College of Engineering reports 7% increase in female students admitted for 2018-19

UC Berkeley’s College of Engineering has seen a 7 percent increase in the number of female students admitted for the 2018–19 academic year, according to the college’s admissions statistics.  Multiple strategies have been implemented in recent years to increase the number of female engineering students: reaching out to middle school students, making work more relevant to societal needs, offering hands-on experience, and building community.  Female engineering students have faced difficulty entering the male-dominated college.  In 2017, women constituted 25 percent of freshmen and 19 percent of transfers, this year, women made up 32 percent of incoming freshmen and 26 percent of transfers.

Valerie Taylor Named CEO and President of CMD-IT

EE alumna Valerie Taylor (M.S. '86/Ph.D. '91) has been promoted to the position of CEO and President of the Center for Minorities and People with Disabilities in Information Technology (CMD-IT).  CMD-IT is a national center comprised of corporations, academic institutions, government agencies, and non-profits, that is focused on engaging under-represented groups in computing and information technologies. Taylor is currently the Director of the Mathematics and Computer Science Division at Argonne National Laboratory and a Senior Scientist in the Center for Research Collaborations at the University of Chicago.  "Valerie has provided exceptional leadership of CMD-IT since its founding.  Her dedication has enabled CMD-IT to expand its impact on diversity in academia, industry and government as well as assist with the success of many individuals," said Stuart Feldman, Board Chair, CMD-IT. 

Panamanian Hackers Unite!

The inaugural edition of PanamaHackea, an educational hackathon for the peoples of Panama, will be held on Saturday, September 29, 2018, in Torre de Las Américas, Panama City.  This event is the brainchild of 6 students from 4 schools, including Berkeley CS junior Rafael Félix, who hope to inspire and empower "a new generation of Panamanian designers, entrepreneurs, and engineers" by making new technologies more available and accessible to everyone.  In the months leading up to the event, they will create and share tutorials, workshops, tools and resources covering topics from the basics of programming to the latest in Machine Learning.  Participants will enjoy space, food, comaraderie, challenges, and prizes, in a supportive and collaborative environment.

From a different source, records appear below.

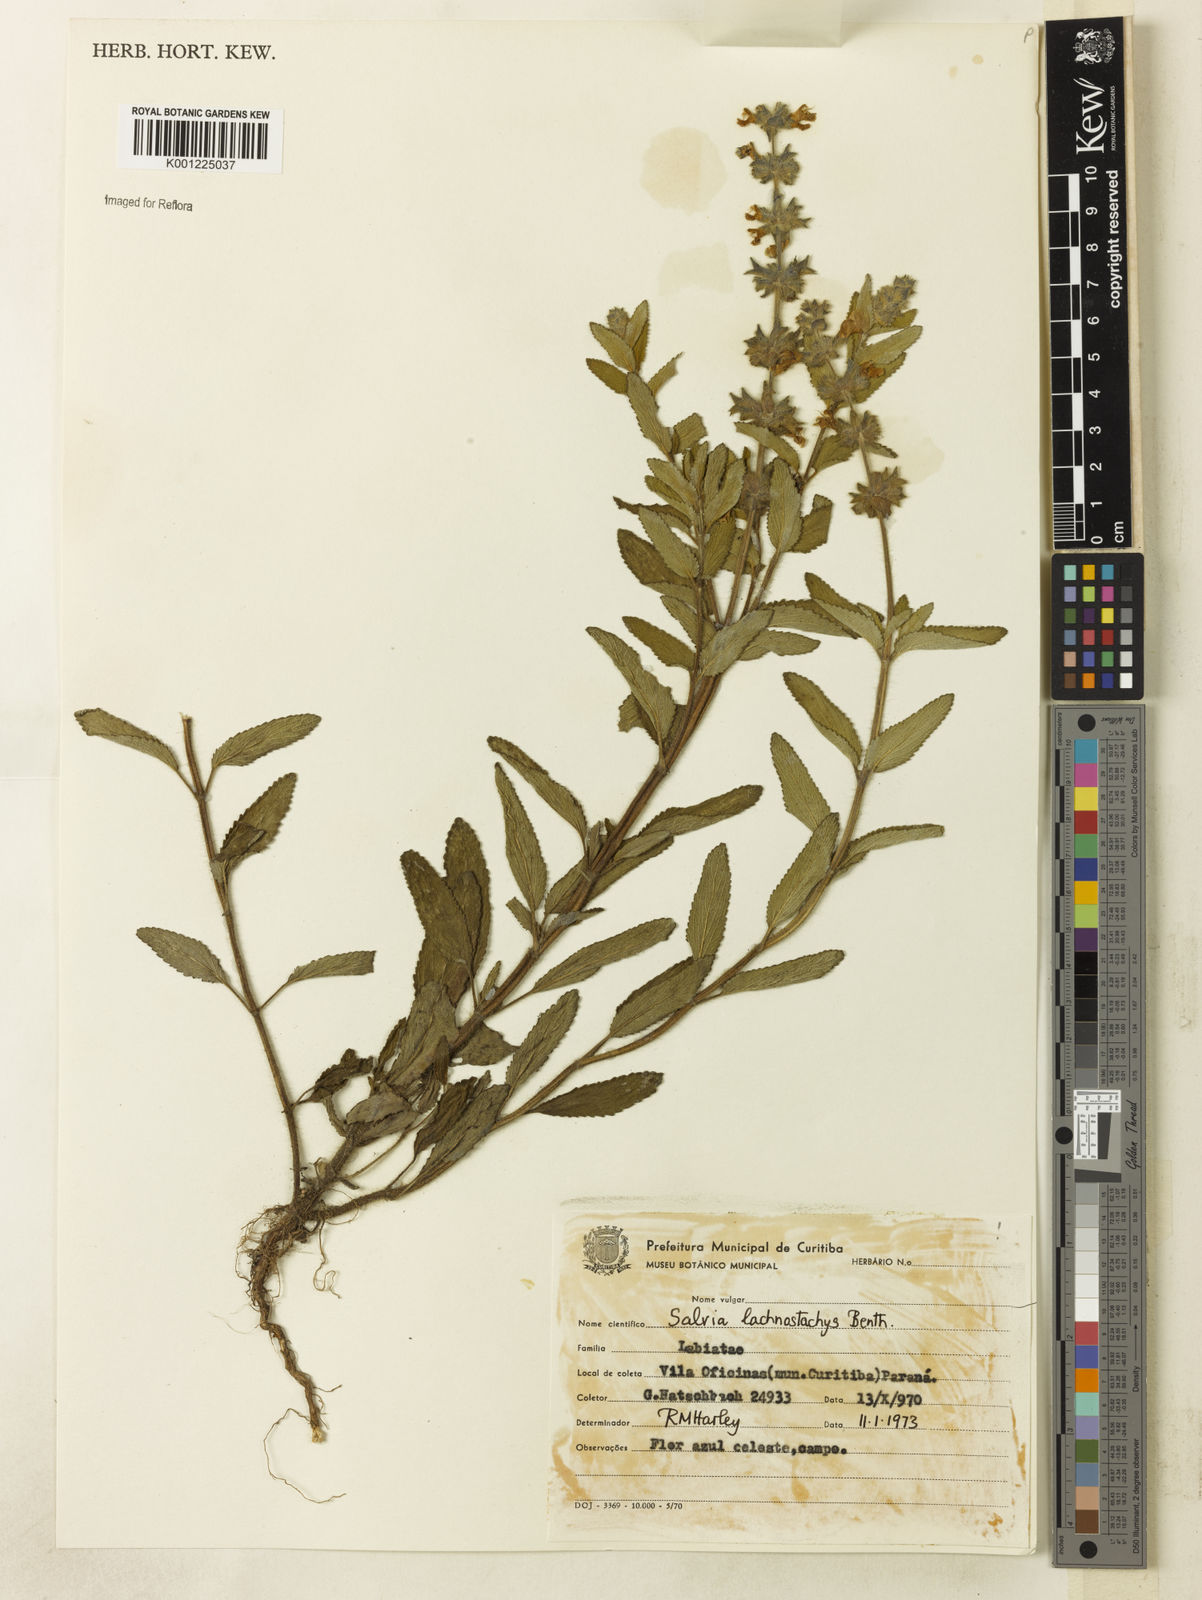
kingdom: Plantae
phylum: Tracheophyta
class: Magnoliopsida
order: Lamiales
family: Lamiaceae
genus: Salvia
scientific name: Salvia lachnostachys
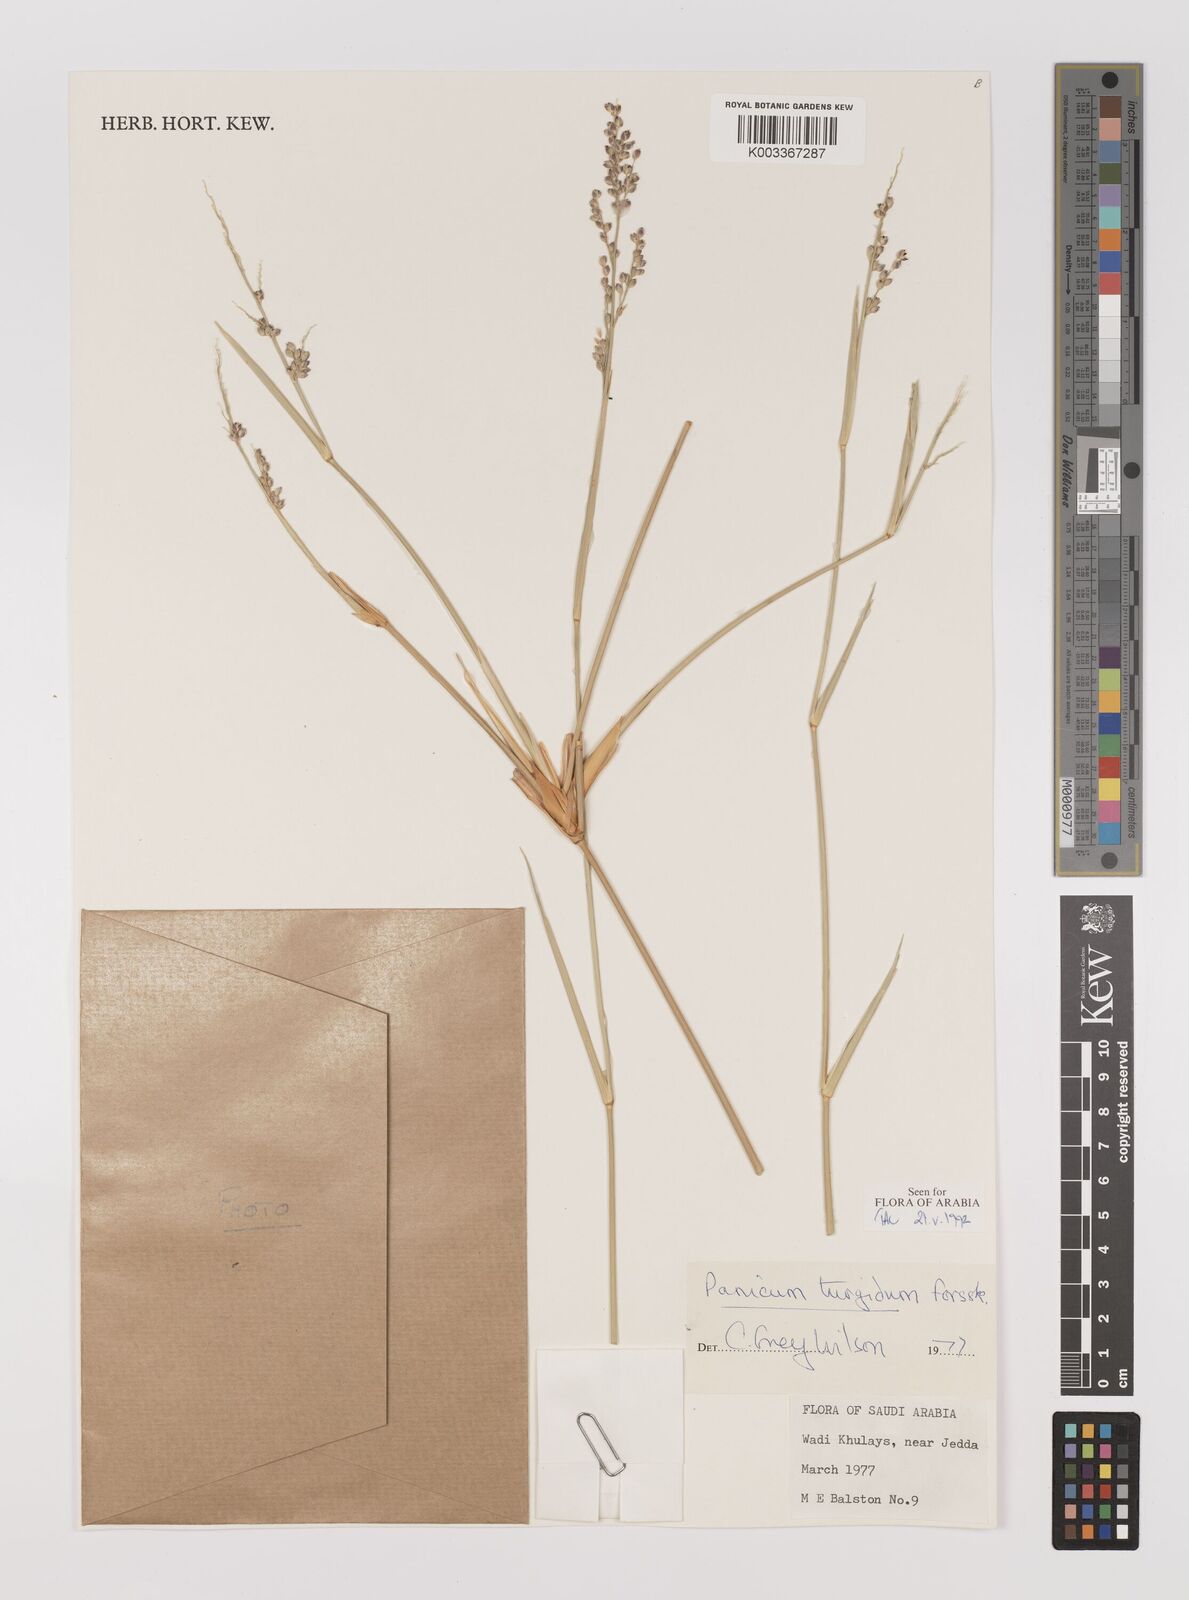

Nancy Amato is first woman to lead UI computer science department

CS alumna Nancy Amato (M.S. '88, advisor: Manuel Blum) has been chosen to lead the highly ranked University of Illinois Department of Computer Science — the first woman to hold that position.  She will oversee a fast-growing department that has 80 faculty members and more than 2,400 students, plus 700 online, and is ranked fifth in the nation by U.S. News and World Report.  As a professor at Texas A&M, Amato's research focused on motion planning in robotics, parallel algorithms and bio-informatics.  She led an influential group within the Computing Research Association (CRA) to bring more women into the field and runs an undergraduate summer research program that matches students from underrepresented groups with faculty members. She received the CRA Habermann Award in 2014 for her efforts to involve more women and underrepresented minorities in computing research.